Once you fix the error in the extract() function, the code should pass.

I hope that helps.

3 Likes

Thank you veryy much for your explanation April. Really appreciate it!

Hey,
I’m getting the same issue, this is my code, if anyone has any insight, I would be very grateful. Thank you!

opened_file = open(‘AppleStore.csv’)
from csv import reader
read_file = reader(opened_file)
apps_data = list(read_file)

def extract(index):
column =
for row in apps_data[1:]:
value = row[index]
column.append(value)
return column

genres = extract(11)
print(genres)

def freq_table(column):
frequency_table = {}
for value in column:
if value in frequency_table:
frequency_table[value] += 1
else:
frequency_table[value] = 1
return frequency_table
genres_ft = freq_table(genres)

hi @mooneyemily8

Could you please elaborate on the error you are getting. I tried your code and it works fine.

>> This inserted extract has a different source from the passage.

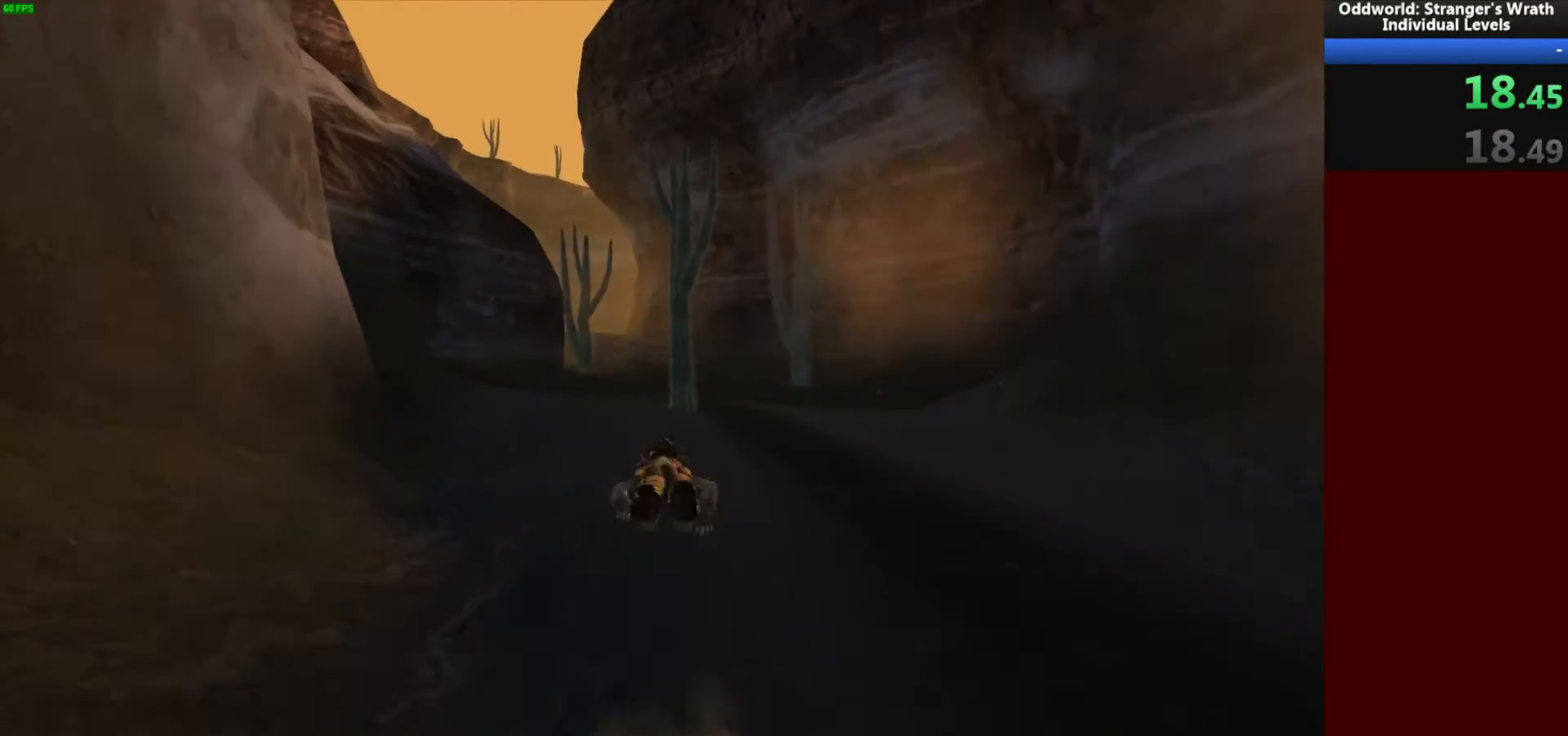
{"keys": ["w"], "mouse": [], "events": []}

Also can you please select and use the Preformatted text option so as to identify any syntax errors if present in your code. Thanks.

image

the result code would be something like this:

# some code above
read_file = reader(opened_file)
apps_data = list(read_file)

def extract(index):
    column = []
    for row in apps_data[1:]:
        value = row[index]
        # some code here
    return column
# CODE FROM THE PREVIOUS SCREEN
opened_file = open('AppleStore.csv')
from csv import reader
read_file = reader(opened_file)
apps_data = list(read_file)

def extract(index):
    column = []
    for row in apps_data[1:]:
        value = row[index]
        column.append(value) 
    return column 

genres = extract(11)

def freq_table(column):
    frequency_table = {}
    for value in column:
        if value in frequency_table:
            frequency_table[value] += 1
        else:
            frequency_table[value] = 1
        return frequency_table
genres_ft = freq_table(genres)

The error I’m getting is genres_ft is shorter than expected. Thank you

1 Like

hey @mooneyemily8

its’ a classic indentation problem. the preformatted text trick worked!

this return statement is inside the if block. you need to correct the indentation.

1 Like

Oh my gosh, Thank you so much!

2 Likes

Hi! do you know why is the last code : genres_ft = freq_table(genre) ? because in the question they asked:" generate the frequency table for the prime_genre column". So, it should be genres_ft = freq_table(prime_genre)

1 Like

Hi @hongchi0502, welcome to the community!

Earlier in the code, we used the extract() function to get all of the elements in the prime_genre column (index 11) and saved it to the variable genres. The freq_table() function is expecting the column data as input, which in this case is coming from genres. That’s why we used it instead of prime_genre. If you use prime_genre, the function won’t know what to do with it because it doesn’t know to get the data from that column by the header name.

I hope that helps!

2 Likes

@april.g Thank you very much, I had previously been stuck on this section for more than 30 minutes!